Back in hospital for my introduction to outpatient clinics, one of the compulsory signoffs. I was a bit apprehensive as some of my coursemates had reported this one as being fairly boring, or at least a gamble as to whether they would be or not.
Thankfully, I sat in on an IBD clinic - all patients had Crohn’s disease, ulcerative colitis or both to varying degrees. Block 1 covered these conditions and gut anatomy, which thankfully I remembered quite a lot of.
The thing that really surprised me was how little relevancy to these consults those main conditions seemed to have - they’re autoimmune conditions that can flare in periods of stress.

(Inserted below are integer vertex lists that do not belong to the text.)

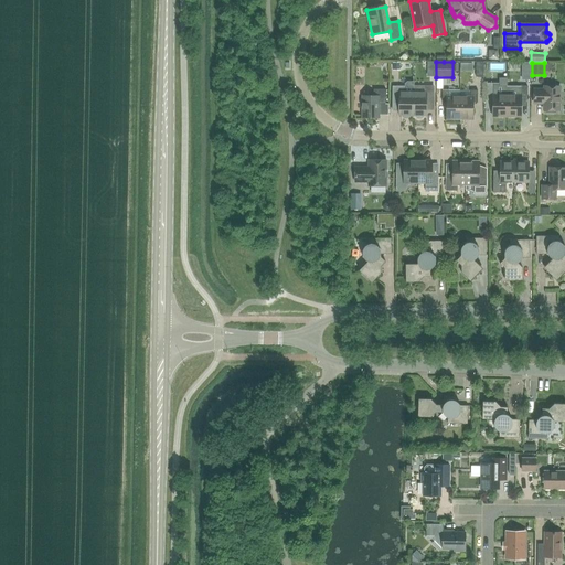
[(507,117),(507,95),(499,95),(499,83),(487,83),(486,100),(492,100),(492,116),(507,117)]
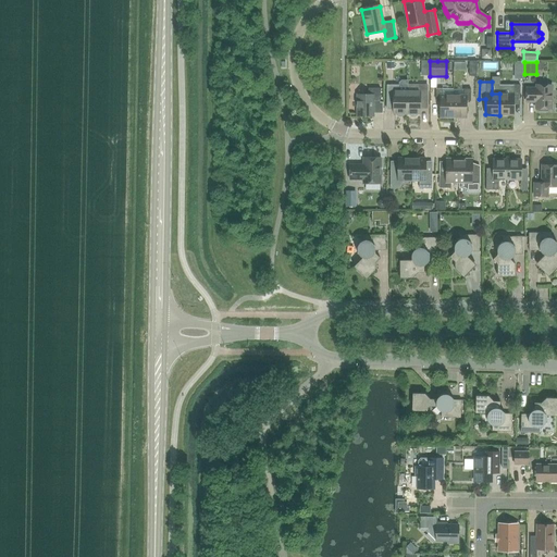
[(399,85),(386,85),(386,99),(393,99),(393,114),(396,114),(396,115),(398,116),(401,116),(404,115),(404,114),(407,114),(407,90),(399,90),(399,85)]
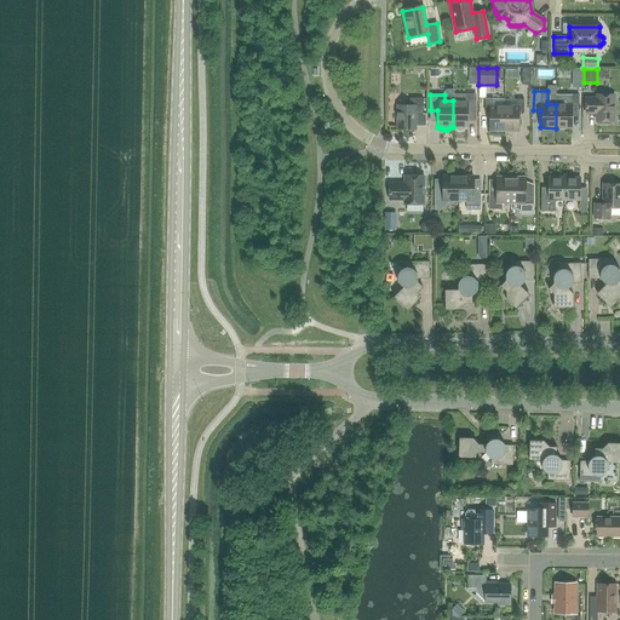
[(453,101),(453,127),(455,127),(455,128),(459,130),(461,130),(464,128),(464,127),(468,127),(468,112),(475,112),(476,95),(461,95),(461,101),(453,101)]
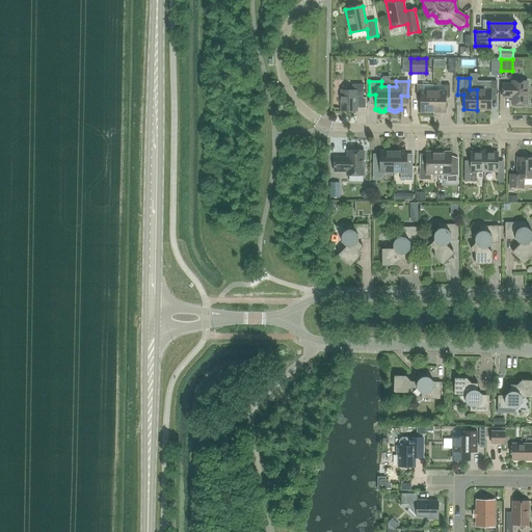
[(477,89),(477,110),(490,110),(490,96),(497,96),(497,81),(484,81),(484,89),(477,89)]
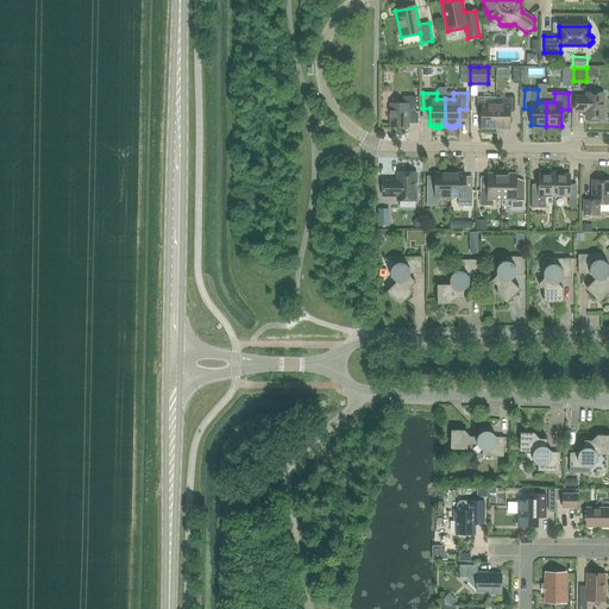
[(586,96),(576,96),(575,111),(586,112),(586,119),(588,119),(588,120),(590,121),(598,121),(601,120),(601,119),(602,119),(602,110),(604,110),(604,105),(604,104),(603,104),(603,94),(586,93),(586,96)]
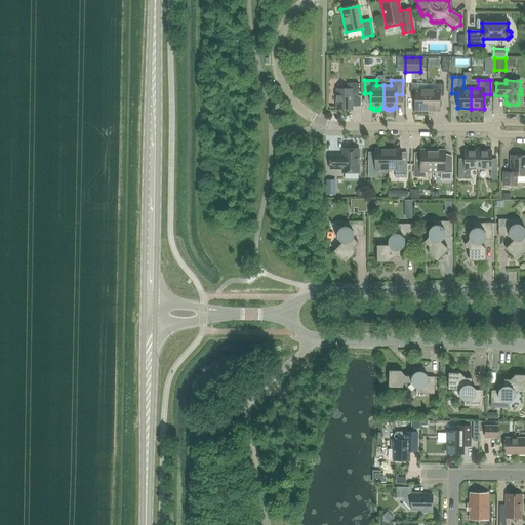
[(336,89),(336,110),(352,110),(352,96),(358,96),(359,83),(347,83),(347,89),(336,89)]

This meant that although control of the condition was somewhat routine by now for the patients, the upsets were all linked to sources of stress in their lives.
One of the consults also sparked a discussion between myself and the nurse about homeopathy and alternative medicine. Do medical professionals have an active duty to discourage patients from being suckered into these ‘treatments’ and if so, how do you do it in such a way so as not to make the patient non-receptive to the other advice you really need to give them?
Afternoon was bedside teaching, this time with an F2 doctor - less than two years out of medical school. It’s nice dealing with F1s and F2s because of how close they are relatively to us, that is to say real doctors but still with a long way to go in their careers.